=== DATA PROVIDED ===
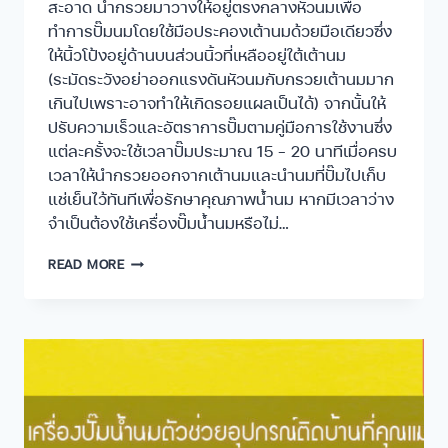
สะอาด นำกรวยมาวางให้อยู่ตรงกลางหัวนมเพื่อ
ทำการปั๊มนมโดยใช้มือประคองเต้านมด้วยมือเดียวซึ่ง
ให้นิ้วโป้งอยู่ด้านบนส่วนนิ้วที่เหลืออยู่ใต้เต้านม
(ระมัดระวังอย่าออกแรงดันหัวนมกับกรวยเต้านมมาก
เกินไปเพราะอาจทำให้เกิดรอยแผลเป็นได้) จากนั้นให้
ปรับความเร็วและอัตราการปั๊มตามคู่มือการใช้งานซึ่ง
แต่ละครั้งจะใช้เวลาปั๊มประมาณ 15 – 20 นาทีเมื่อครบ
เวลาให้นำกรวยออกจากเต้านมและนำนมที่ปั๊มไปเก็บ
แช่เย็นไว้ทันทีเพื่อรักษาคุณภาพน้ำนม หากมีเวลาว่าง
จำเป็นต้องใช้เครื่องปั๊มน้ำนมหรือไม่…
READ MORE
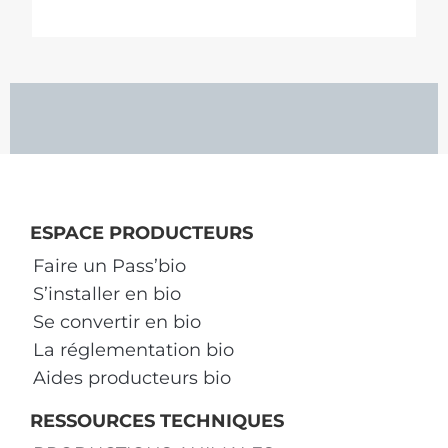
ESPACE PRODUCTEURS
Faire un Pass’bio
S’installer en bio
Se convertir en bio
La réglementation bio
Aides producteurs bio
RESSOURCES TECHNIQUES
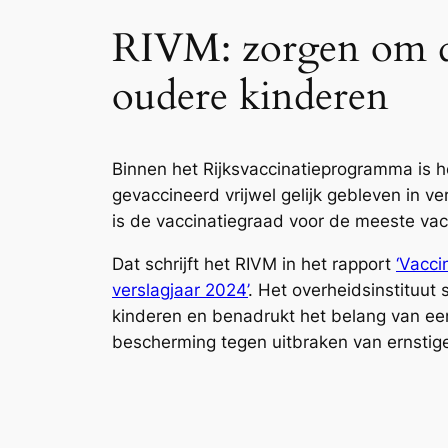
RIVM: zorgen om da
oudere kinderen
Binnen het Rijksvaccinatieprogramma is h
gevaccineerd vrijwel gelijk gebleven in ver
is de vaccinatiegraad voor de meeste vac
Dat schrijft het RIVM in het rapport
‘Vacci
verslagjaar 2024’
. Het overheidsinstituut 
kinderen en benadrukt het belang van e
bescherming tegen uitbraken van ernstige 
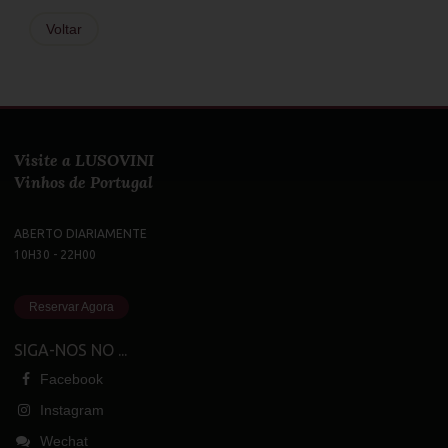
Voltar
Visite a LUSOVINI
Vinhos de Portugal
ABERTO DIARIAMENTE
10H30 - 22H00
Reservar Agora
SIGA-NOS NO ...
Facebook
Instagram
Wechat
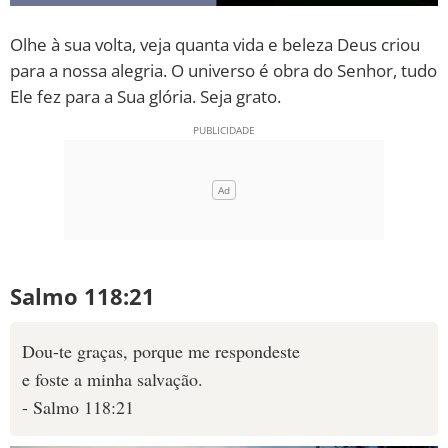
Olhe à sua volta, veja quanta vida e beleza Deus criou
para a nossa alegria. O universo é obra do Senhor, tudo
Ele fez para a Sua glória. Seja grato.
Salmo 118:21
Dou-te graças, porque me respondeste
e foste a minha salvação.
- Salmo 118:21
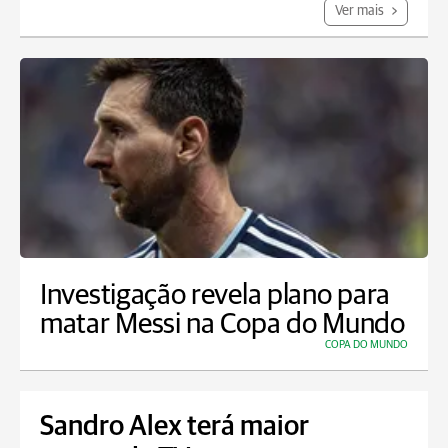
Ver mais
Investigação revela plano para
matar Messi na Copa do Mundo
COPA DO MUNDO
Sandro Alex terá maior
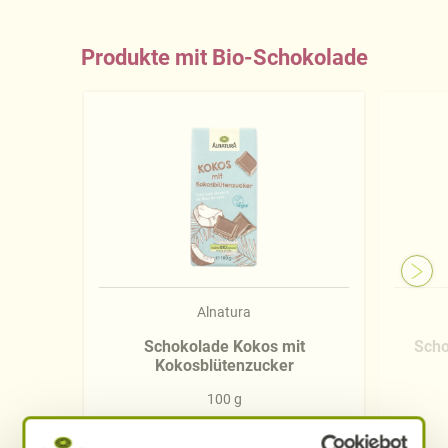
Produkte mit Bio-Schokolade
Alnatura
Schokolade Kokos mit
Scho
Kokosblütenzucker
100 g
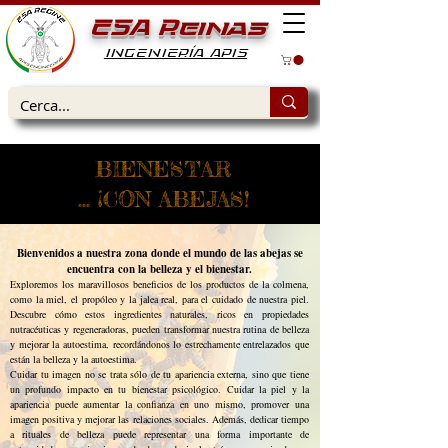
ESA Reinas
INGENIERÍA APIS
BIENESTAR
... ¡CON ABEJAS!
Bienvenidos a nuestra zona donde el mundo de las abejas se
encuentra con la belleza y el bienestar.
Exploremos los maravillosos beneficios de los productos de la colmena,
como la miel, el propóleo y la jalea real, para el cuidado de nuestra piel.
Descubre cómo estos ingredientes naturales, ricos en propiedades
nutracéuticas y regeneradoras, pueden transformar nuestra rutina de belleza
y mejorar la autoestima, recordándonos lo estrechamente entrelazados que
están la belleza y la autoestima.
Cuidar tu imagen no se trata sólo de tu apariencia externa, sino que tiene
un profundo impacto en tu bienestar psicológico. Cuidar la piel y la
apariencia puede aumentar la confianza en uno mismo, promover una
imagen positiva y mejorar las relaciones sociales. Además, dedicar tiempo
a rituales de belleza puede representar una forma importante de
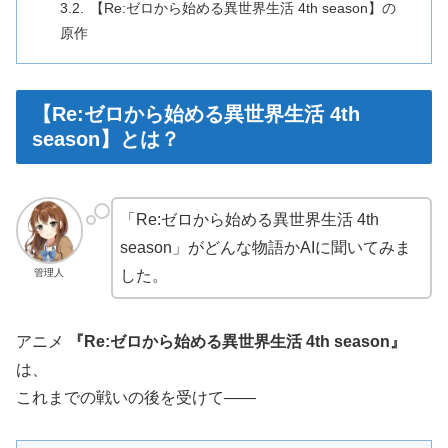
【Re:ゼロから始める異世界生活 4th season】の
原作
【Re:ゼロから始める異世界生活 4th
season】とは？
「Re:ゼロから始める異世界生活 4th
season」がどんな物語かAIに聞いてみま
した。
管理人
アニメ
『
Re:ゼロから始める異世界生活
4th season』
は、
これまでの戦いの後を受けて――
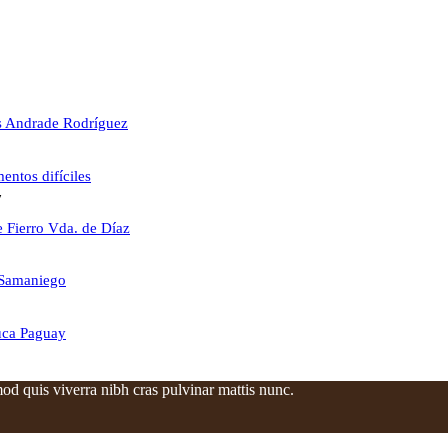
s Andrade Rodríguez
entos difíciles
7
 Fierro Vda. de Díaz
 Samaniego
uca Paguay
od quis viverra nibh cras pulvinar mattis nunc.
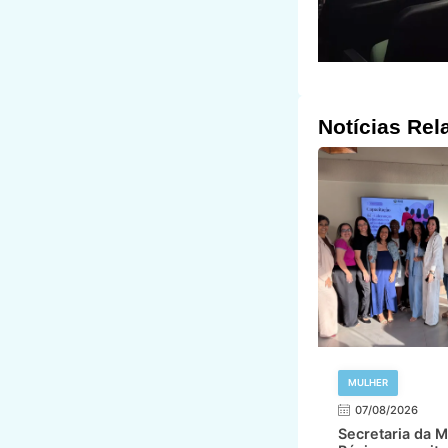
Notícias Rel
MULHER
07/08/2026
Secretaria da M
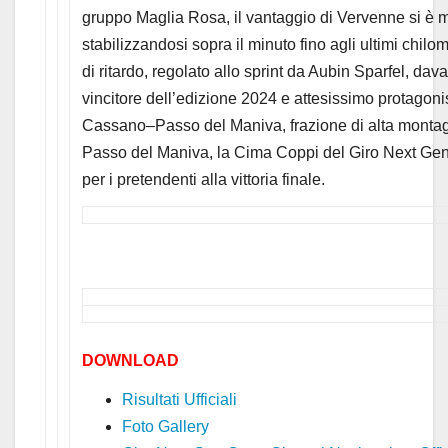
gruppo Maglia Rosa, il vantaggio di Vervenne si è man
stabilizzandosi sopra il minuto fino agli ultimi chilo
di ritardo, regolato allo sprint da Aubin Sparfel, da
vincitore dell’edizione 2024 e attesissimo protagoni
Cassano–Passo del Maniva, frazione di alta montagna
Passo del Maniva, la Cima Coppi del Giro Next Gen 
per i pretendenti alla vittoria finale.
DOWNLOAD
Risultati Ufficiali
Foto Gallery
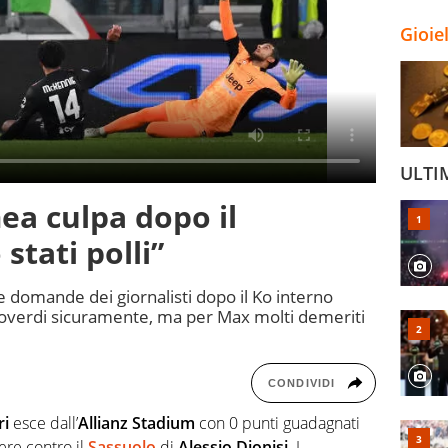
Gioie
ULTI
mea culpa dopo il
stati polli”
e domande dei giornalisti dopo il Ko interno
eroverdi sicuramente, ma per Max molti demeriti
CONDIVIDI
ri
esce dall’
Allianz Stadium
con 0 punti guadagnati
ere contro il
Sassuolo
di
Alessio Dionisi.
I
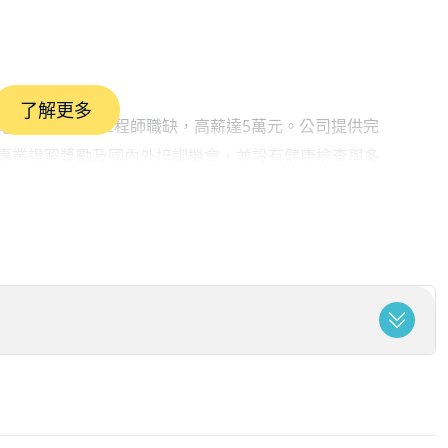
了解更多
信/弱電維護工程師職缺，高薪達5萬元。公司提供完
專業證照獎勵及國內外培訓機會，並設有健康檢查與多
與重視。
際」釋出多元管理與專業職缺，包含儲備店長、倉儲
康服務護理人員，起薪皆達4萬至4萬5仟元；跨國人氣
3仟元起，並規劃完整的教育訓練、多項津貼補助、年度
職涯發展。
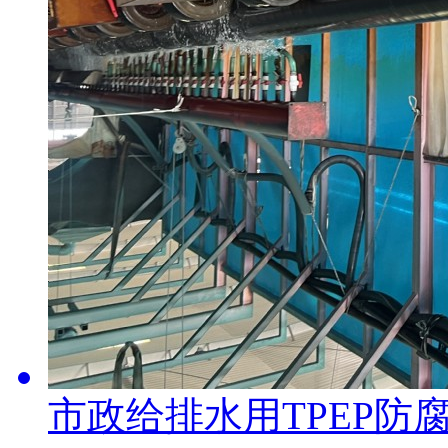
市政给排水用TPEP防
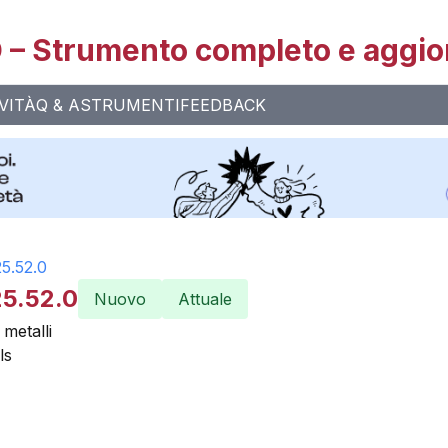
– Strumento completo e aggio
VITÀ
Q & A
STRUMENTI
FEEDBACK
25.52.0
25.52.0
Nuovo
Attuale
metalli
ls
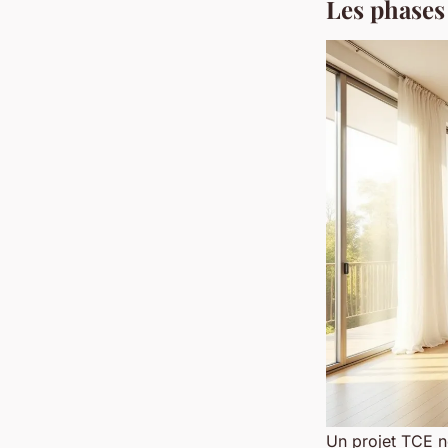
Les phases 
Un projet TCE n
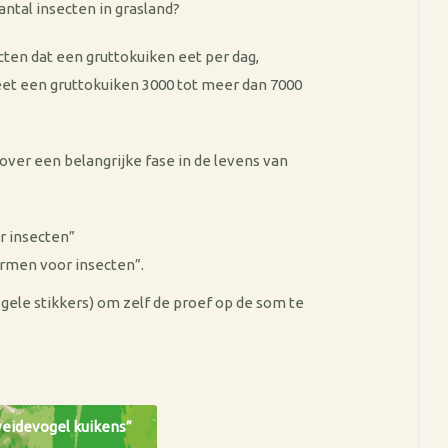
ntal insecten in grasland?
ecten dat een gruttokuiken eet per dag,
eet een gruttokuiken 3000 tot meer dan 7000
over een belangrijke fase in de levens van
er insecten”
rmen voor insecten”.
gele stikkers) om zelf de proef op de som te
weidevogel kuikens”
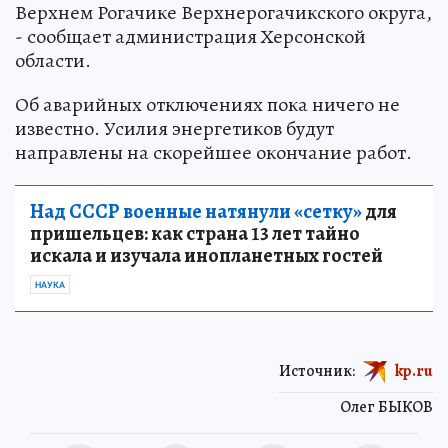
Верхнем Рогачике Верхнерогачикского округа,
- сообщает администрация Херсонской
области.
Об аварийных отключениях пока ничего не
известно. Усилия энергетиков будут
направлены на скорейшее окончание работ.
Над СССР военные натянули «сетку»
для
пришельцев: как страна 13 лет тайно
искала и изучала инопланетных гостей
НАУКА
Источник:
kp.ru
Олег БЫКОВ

=== THE TASK ===
In the listing above, find the line with "con 0 punti guadagnati" and the line with "ntal insecten in grasland?". Set down both and every line between them, minus the pictures.

=== ANSWER SPACE ===
con 0 punti guadagnati
ere contro il
Sassuolo
di
Alessio Dionisi.
I
了解更多
信/弱電維護工程師職缺，高薪達5萬元。公司提供完
專業證照獎勵及國內外培訓機會，並設有健康檢查與多
與重視。
際」釋出多元管理與專業職缺，包含儲備店長、倉儲
康服務護理人員，起薪皆達4萬至4萬5仟元；跨國人氣
3仟元起，並規劃完整的教育訓練、多項津貼補助、年度
職涯發展。
市政给排水用TPEP防
– Strumento completo e aggio
VITÀ
Q & A
STRUMENTI
FEEDBACK
25.52.0
25.52.0
Nuovo
Attuale
metalli
ls
Les phases 
Un projet TCE n
ntal insecten in grasland?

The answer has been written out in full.